My knowledge of $C^*$-algebras is very little.
We call an element positive if $a=b^*b$ for some $b$ and make a relation on all positive elements by saying $$ b \geqslant a \iff b-a \text{ is positive}. $$ I can't figure out why this gives us a poset.
On
Below is one avenue.
Since $a=b^*b$, we have $a^*=a$. Then $C^*(a)$, the C$^*$-subalgebra generated by $a$, is commutative. In a commutative Banach algebra, we have $$ \sigma(a)=\{\tau(a):\ \tau \text{ is a character }\}. $$ So, when $a=b^*b$, $\tau(a)=\tau(b^*)\tau(b)=\overline{\tau(b)}\tau(b)=|\tau(b)|^2\geq0$ for any character $\tau$. Thus, $\sigma(a)\subset[0,\infty)$.
If $a\geq0$ and $a\leq0$, we deduce that $\sigma(a)=\{0\}$. Being selfadjoint, the spectral theorem implies that $a=0$.
Only anti-symmetry seems to be non-trivial here. Let us apply the spectral theorem.

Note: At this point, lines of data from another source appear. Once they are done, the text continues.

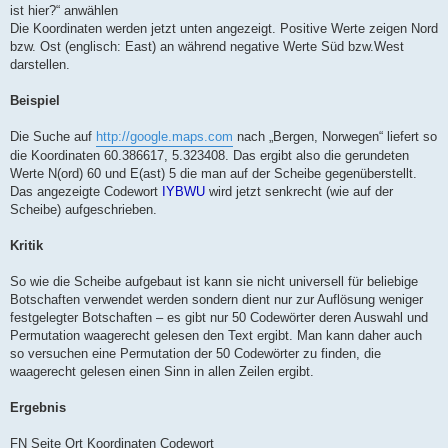
ist hier?“ anwählen
Die Koordinaten werden jetzt unten angezeigt. Positive Werte zeigen Nord
bzw. Ost (englisch: East) an während negative Werte Süd bzw.West
darstellen.
Beispiel
Die Suche auf
http://google.maps.com
nach „Bergen, Norwegen“ liefert so
die Koordinaten 60.386617, 5.323408. Das ergibt also die gerundeten
Werte N(ord) 60 und E(ast) 5 die man auf der Scheibe gegenüberstellt.
Das angezeigte Codewort
IYBWU
wird jetzt senkrecht (wie auf der
Scheibe) aufgeschrieben.
Kritik
So wie die Scheibe aufgebaut ist kann sie nicht universell für beliebige
Botschaften verwendet werden sondern dient nur zur Auflösung weniger
festgelegter Botschaften – es gibt nur 50 Codewörter deren Auswahl und
Permutation waagerecht gelesen den Text ergibt. Man kann daher auch
so versuchen eine Permutation der 50 Codewörter zu finden, die
waagerecht gelesen einen Sinn in allen Zeilen ergibt.
Ergebnis
FN Seite Ort Koordinaten Codewort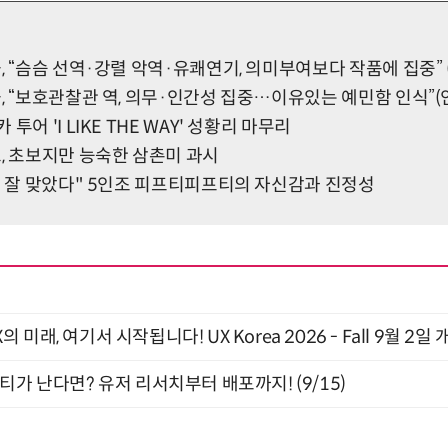
, “슴슴 선역·강렬 악역·유쾌연기, 의미부여보다 작품에 집중”
, “보호관찰관 역, 의무·인간성 집중…이유있는 예민함 인식”
투어 'I LIKE THE WAY' 성황리 마무리
, 초보지만 능숙한 삼촌미 과시
이 잘 맞았다" 5인조 피프티피프티의 자신감과 진정성
래, 여기서 시작됩니다! UX Korea 2026 - Fall 9월 2일 
티가 난다면? 유저 리서치부터 배포까지! (9/15)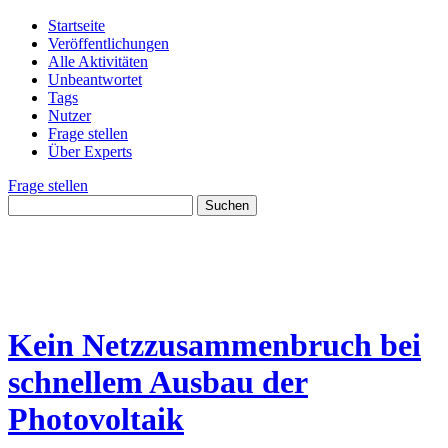
Startseite
Veröffentlichungen
Alle Aktivitäten
Unbeantwortet
Tags
Nutzer
Frage stellen
Über Experts
Frage stellen
Kein Netzzusammenbruch bei
schnellem Ausbau der
Photovoltaik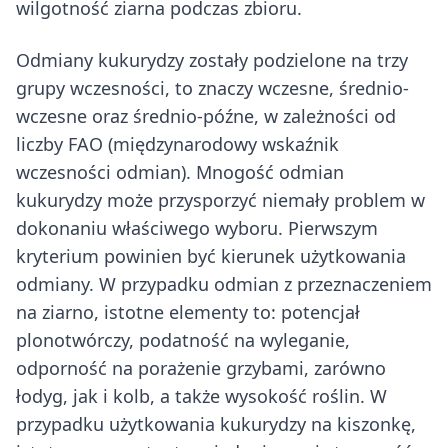
wilgotność ziarna podczas zbioru.
Odmiany kukurydzy zostały podzielone na trzy
grupy wczesności, to znaczy wczesne, średnio-
wczesne oraz średnio-późne, w zależności od
liczby FAO (międzynarodowy wskaźnik
wczesności odmian). Mnogość odmian
kukurydzy może przysporzyć niemały problem w
dokonaniu właściwego wyboru. Pierwszym
kryterium powinien być kierunek użytkowania
odmiany. W przypadku odmian z przeznaczeniem
na ziarno, istotne elementy to: potencjał
plonotwórczy, podatność na wyleganie,
odporność na porażenie grzybami, zarówno
łodyg, jak i kolb, a także wysokość roślin. W
przypadku użytkowania kukurydzy na kiszonkę,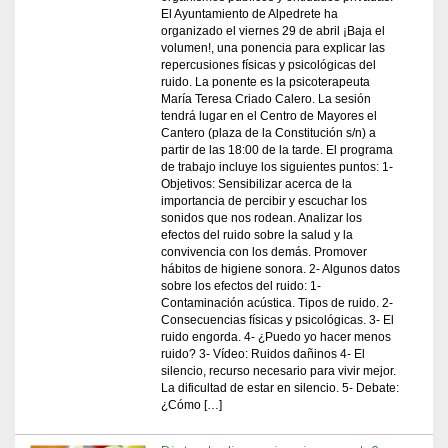
El Ayuntamiento de Alpedrete ha
organizado el viernes 29 de abril ¡Baja el
volumen!, una ponencia para explicar las
repercusiones físicas y psicológicas del
ruido. La ponente es la psicoterapeuta
María Teresa Criado Calero. La sesión
tendrá lugar en el Centro de Mayores el
Cantero (plaza de la Constitución s/n) a
partir de las 18:00 de la tarde. El programa
de trabajo incluye los siguientes puntos: 1-
Objetivos: Sensibilizar acerca de la
importancia de percibir y escuchar los
sonidos que nos rodean. Analizar los
efectos del ruido sobre la salud y la
convivencia con los demás. Promover
hábitos de higiene sonora. 2- Algunos datos
sobre los efectos del ruido: 1-
Contaminación acústica. Tipos de ruido. 2-
Consecuencias físicas y psicológicas. 3- El
ruido engorda. 4- ¿Puedo yo hacer menos
ruido? 3- Vídeo: Ruidos dañinos 4- El
silencio, recurso necesario para vivir mejor.
La dificultad de estar en silencio. 5- Debate:
¿Cómo […]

Suppose that $b\leqslant a$ and $a\leqslant b$. Since $a-b$ is positive, $C^*(a-b)$ is commutative and of course $b-a\in C^*(a-b)$. But now you can think of $a-b$ and $b-a$ as continuous functions on $\sigma(a-b)$ which are both positive (non-negative, strictly speaking). Since $a-b = -(b-a)$, necessarily $a-b=0$.